▶ REQUIREMENTS
Could you quote the whole listing below back to me, word for word and line for line, leaving nothing out?

+--

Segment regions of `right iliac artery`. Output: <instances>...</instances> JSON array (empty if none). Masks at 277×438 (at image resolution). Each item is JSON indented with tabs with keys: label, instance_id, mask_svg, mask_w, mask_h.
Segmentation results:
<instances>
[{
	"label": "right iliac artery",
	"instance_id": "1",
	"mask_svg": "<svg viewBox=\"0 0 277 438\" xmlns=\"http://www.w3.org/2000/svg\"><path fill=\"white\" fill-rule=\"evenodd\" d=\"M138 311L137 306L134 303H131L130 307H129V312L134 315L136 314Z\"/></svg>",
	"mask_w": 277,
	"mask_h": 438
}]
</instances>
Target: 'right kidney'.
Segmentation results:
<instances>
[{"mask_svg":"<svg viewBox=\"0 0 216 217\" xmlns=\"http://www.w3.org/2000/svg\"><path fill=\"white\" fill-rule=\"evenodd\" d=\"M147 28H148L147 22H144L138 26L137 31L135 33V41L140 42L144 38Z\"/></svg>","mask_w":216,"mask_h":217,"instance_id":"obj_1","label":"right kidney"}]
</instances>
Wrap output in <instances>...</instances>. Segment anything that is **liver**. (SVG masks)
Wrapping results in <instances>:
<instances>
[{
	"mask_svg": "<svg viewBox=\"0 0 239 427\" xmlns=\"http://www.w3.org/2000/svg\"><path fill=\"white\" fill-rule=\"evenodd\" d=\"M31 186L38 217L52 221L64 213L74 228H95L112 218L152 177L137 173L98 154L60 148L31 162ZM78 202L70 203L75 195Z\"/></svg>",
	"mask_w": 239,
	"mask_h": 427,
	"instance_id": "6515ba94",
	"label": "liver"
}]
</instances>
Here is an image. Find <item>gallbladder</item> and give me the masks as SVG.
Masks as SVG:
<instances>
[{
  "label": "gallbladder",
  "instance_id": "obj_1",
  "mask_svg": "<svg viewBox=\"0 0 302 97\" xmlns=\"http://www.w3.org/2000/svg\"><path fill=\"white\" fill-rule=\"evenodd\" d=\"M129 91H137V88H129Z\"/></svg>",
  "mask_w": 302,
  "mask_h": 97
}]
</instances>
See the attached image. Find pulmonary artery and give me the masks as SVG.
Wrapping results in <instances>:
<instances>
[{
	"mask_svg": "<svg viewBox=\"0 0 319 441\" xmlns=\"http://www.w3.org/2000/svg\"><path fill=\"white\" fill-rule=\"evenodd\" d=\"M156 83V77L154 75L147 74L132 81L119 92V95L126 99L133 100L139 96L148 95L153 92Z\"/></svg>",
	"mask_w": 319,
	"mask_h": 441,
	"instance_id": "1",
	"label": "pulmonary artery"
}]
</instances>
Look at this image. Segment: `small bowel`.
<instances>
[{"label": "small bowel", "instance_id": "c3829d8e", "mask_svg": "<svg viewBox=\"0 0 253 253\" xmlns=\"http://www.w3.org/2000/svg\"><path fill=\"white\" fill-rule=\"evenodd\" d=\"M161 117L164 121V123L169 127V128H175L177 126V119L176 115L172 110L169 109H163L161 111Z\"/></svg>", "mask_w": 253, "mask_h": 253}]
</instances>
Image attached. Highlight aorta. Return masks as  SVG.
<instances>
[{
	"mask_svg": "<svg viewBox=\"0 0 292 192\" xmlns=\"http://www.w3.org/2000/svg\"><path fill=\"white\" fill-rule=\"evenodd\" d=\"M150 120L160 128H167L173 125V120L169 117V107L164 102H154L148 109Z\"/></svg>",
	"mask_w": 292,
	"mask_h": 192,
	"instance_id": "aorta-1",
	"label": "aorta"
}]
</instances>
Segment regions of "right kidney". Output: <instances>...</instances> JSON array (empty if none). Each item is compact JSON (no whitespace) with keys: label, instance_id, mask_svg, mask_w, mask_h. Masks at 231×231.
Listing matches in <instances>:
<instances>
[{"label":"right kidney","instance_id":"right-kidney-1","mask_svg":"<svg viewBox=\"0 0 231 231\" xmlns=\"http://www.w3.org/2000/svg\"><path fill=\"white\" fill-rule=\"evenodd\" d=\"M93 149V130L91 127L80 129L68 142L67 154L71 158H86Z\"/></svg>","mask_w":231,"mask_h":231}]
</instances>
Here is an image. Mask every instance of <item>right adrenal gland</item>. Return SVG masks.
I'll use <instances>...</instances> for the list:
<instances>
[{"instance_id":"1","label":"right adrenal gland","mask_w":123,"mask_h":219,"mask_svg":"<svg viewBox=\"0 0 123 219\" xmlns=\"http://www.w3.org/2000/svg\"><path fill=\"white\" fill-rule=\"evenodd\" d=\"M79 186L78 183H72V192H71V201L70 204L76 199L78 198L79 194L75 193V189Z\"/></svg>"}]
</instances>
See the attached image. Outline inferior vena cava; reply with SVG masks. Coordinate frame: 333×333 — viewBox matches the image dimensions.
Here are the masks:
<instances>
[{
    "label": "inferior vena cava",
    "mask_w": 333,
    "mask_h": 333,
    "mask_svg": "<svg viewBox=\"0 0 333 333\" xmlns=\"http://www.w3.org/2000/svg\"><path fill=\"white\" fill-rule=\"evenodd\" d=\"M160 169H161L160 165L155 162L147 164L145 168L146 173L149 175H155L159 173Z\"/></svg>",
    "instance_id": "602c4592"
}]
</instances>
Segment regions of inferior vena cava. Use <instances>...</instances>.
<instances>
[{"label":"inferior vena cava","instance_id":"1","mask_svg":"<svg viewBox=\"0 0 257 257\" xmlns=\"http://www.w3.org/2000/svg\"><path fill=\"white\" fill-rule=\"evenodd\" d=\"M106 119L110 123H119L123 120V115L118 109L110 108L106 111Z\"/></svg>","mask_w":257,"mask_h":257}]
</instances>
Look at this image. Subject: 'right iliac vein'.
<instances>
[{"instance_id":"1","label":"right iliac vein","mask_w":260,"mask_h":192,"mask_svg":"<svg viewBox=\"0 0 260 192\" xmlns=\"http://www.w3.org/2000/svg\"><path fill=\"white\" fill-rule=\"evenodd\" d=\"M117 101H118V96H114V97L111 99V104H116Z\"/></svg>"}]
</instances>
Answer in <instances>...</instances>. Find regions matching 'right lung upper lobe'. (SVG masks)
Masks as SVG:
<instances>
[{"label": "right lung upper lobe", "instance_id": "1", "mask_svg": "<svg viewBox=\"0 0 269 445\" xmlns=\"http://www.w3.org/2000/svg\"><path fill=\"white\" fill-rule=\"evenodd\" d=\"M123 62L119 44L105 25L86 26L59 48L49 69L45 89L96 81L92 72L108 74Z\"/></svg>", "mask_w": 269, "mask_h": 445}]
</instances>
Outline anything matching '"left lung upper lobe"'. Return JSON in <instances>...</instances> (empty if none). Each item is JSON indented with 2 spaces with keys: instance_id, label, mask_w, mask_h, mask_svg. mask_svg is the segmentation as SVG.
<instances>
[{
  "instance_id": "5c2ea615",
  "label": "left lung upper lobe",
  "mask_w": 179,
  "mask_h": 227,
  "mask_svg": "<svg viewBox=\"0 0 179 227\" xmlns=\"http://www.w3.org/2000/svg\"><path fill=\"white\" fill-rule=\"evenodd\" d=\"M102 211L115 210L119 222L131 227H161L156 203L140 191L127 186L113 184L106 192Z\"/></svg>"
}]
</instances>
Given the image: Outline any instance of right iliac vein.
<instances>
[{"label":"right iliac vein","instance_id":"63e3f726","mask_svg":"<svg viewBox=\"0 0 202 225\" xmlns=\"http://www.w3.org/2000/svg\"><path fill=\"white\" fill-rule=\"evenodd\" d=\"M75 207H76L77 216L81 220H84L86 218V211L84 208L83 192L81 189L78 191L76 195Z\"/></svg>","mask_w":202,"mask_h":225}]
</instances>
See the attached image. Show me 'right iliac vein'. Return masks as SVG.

+--

▶ EXPECTED ANSWER
Segment regions of `right iliac artery`. Output: <instances>...</instances> JSON array (empty if none). Masks at 277×438 (at image resolution). Each item is JSON indented with tabs with keys: label, instance_id, mask_svg, mask_w, mask_h.
Segmentation results:
<instances>
[{
	"label": "right iliac artery",
	"instance_id": "1",
	"mask_svg": "<svg viewBox=\"0 0 277 438\" xmlns=\"http://www.w3.org/2000/svg\"><path fill=\"white\" fill-rule=\"evenodd\" d=\"M138 311L137 306L134 303H131L130 307H129V312L134 315L136 314Z\"/></svg>",
	"mask_w": 277,
	"mask_h": 438
}]
</instances>
Target: 'right kidney'.
Segmentation results:
<instances>
[{"mask_svg":"<svg viewBox=\"0 0 216 217\" xmlns=\"http://www.w3.org/2000/svg\"><path fill=\"white\" fill-rule=\"evenodd\" d=\"M147 28H148L147 22H144L138 26L137 31L135 33V41L140 42L144 38Z\"/></svg>","mask_w":216,"mask_h":217,"instance_id":"obj_1","label":"right kidney"}]
</instances>
Wrap output in <instances>...</instances>. Segment anything that is **liver**. (SVG masks)
Wrapping results in <instances>:
<instances>
[{
	"mask_svg": "<svg viewBox=\"0 0 239 427\" xmlns=\"http://www.w3.org/2000/svg\"><path fill=\"white\" fill-rule=\"evenodd\" d=\"M31 186L38 217L52 221L64 213L74 228H95L112 218L152 177L137 173L98 154L60 148L31 162ZM78 202L70 203L75 195Z\"/></svg>",
	"mask_w": 239,
	"mask_h": 427,
	"instance_id": "6515ba94",
	"label": "liver"
}]
</instances>
Here is an image. Find <item>gallbladder</item> and give me the masks as SVG.
Masks as SVG:
<instances>
[{
  "label": "gallbladder",
  "instance_id": "obj_1",
  "mask_svg": "<svg viewBox=\"0 0 302 97\" xmlns=\"http://www.w3.org/2000/svg\"><path fill=\"white\" fill-rule=\"evenodd\" d=\"M129 91H137V88H129Z\"/></svg>",
  "mask_w": 302,
  "mask_h": 97
}]
</instances>
See the attached image. Find pulmonary artery and give me the masks as SVG.
Wrapping results in <instances>:
<instances>
[{
	"mask_svg": "<svg viewBox=\"0 0 319 441\" xmlns=\"http://www.w3.org/2000/svg\"><path fill=\"white\" fill-rule=\"evenodd\" d=\"M156 83V77L154 75L147 74L132 81L119 92V95L126 99L133 100L139 96L148 95L153 92Z\"/></svg>",
	"mask_w": 319,
	"mask_h": 441,
	"instance_id": "1",
	"label": "pulmonary artery"
}]
</instances>
Look at this image. Segment: `small bowel`.
<instances>
[{"label": "small bowel", "instance_id": "c3829d8e", "mask_svg": "<svg viewBox=\"0 0 253 253\" xmlns=\"http://www.w3.org/2000/svg\"><path fill=\"white\" fill-rule=\"evenodd\" d=\"M161 117L164 121V123L169 127V128H175L177 126V119L176 115L172 110L169 109H163L161 111Z\"/></svg>", "mask_w": 253, "mask_h": 253}]
</instances>
Image attached. Highlight aorta. Return masks as  SVG.
<instances>
[{
	"mask_svg": "<svg viewBox=\"0 0 292 192\" xmlns=\"http://www.w3.org/2000/svg\"><path fill=\"white\" fill-rule=\"evenodd\" d=\"M150 120L160 128H167L173 125V120L169 117V107L164 102H154L148 109Z\"/></svg>",
	"mask_w": 292,
	"mask_h": 192,
	"instance_id": "aorta-1",
	"label": "aorta"
}]
</instances>
Segment regions of "right kidney". Output: <instances>...</instances> JSON array (empty if none). Each item is compact JSON (no whitespace) with keys: label, instance_id, mask_svg, mask_w, mask_h. Masks at 231×231.
Listing matches in <instances>:
<instances>
[{"label":"right kidney","instance_id":"right-kidney-1","mask_svg":"<svg viewBox=\"0 0 231 231\" xmlns=\"http://www.w3.org/2000/svg\"><path fill=\"white\" fill-rule=\"evenodd\" d=\"M93 149V130L91 127L80 129L68 142L67 154L71 158H86Z\"/></svg>","mask_w":231,"mask_h":231}]
</instances>
Here is an image. Mask every instance of <item>right adrenal gland</item>. Return SVG masks.
I'll use <instances>...</instances> for the list:
<instances>
[{"instance_id":"1","label":"right adrenal gland","mask_w":123,"mask_h":219,"mask_svg":"<svg viewBox=\"0 0 123 219\" xmlns=\"http://www.w3.org/2000/svg\"><path fill=\"white\" fill-rule=\"evenodd\" d=\"M79 186L78 183H72V192H71V201L70 204L76 199L78 198L79 194L75 193V189Z\"/></svg>"}]
</instances>
See the attached image. Outline inferior vena cava; reply with SVG masks. Coordinate frame: 333×333 — viewBox matches the image dimensions.
Here are the masks:
<instances>
[{
    "label": "inferior vena cava",
    "mask_w": 333,
    "mask_h": 333,
    "mask_svg": "<svg viewBox=\"0 0 333 333\" xmlns=\"http://www.w3.org/2000/svg\"><path fill=\"white\" fill-rule=\"evenodd\" d=\"M160 169H161L160 165L155 162L147 164L145 168L146 173L149 175H155L159 173Z\"/></svg>",
    "instance_id": "602c4592"
}]
</instances>
Segment regions of inferior vena cava. Use <instances>...</instances>.
<instances>
[{"label":"inferior vena cava","instance_id":"1","mask_svg":"<svg viewBox=\"0 0 257 257\" xmlns=\"http://www.w3.org/2000/svg\"><path fill=\"white\" fill-rule=\"evenodd\" d=\"M106 119L110 123H119L123 120V115L118 109L110 108L106 111Z\"/></svg>","mask_w":257,"mask_h":257}]
</instances>
Look at this image. Subject: 'right iliac vein'.
<instances>
[{"instance_id":"1","label":"right iliac vein","mask_w":260,"mask_h":192,"mask_svg":"<svg viewBox=\"0 0 260 192\" xmlns=\"http://www.w3.org/2000/svg\"><path fill=\"white\" fill-rule=\"evenodd\" d=\"M117 101H118V96H114V97L111 99V104H116Z\"/></svg>"}]
</instances>
Answer in <instances>...</instances>. Find regions matching 'right lung upper lobe'. (SVG masks)
Masks as SVG:
<instances>
[{"label": "right lung upper lobe", "instance_id": "1", "mask_svg": "<svg viewBox=\"0 0 269 445\" xmlns=\"http://www.w3.org/2000/svg\"><path fill=\"white\" fill-rule=\"evenodd\" d=\"M123 62L119 44L105 25L86 26L59 48L49 69L45 89L96 81L92 72L108 74Z\"/></svg>", "mask_w": 269, "mask_h": 445}]
</instances>
Outline anything matching '"left lung upper lobe"'. Return JSON in <instances>...</instances> (empty if none). Each item is JSON indented with 2 spaces with keys: instance_id, label, mask_w, mask_h, mask_svg. mask_svg is the segmentation as SVG.
<instances>
[{
  "instance_id": "5c2ea615",
  "label": "left lung upper lobe",
  "mask_w": 179,
  "mask_h": 227,
  "mask_svg": "<svg viewBox=\"0 0 179 227\" xmlns=\"http://www.w3.org/2000/svg\"><path fill=\"white\" fill-rule=\"evenodd\" d=\"M102 211L115 210L119 222L131 227H161L156 203L140 191L127 186L113 184L106 192Z\"/></svg>"
}]
</instances>
Given the image: Outline any instance of right iliac vein.
<instances>
[{"label":"right iliac vein","instance_id":"63e3f726","mask_svg":"<svg viewBox=\"0 0 202 225\" xmlns=\"http://www.w3.org/2000/svg\"><path fill=\"white\" fill-rule=\"evenodd\" d=\"M75 207H76L77 216L81 220H84L86 218V211L84 208L83 192L81 189L78 191L76 195Z\"/></svg>","mask_w":202,"mask_h":225}]
</instances>
See the attached image. Show me 'right iliac vein'. Return masks as SVG.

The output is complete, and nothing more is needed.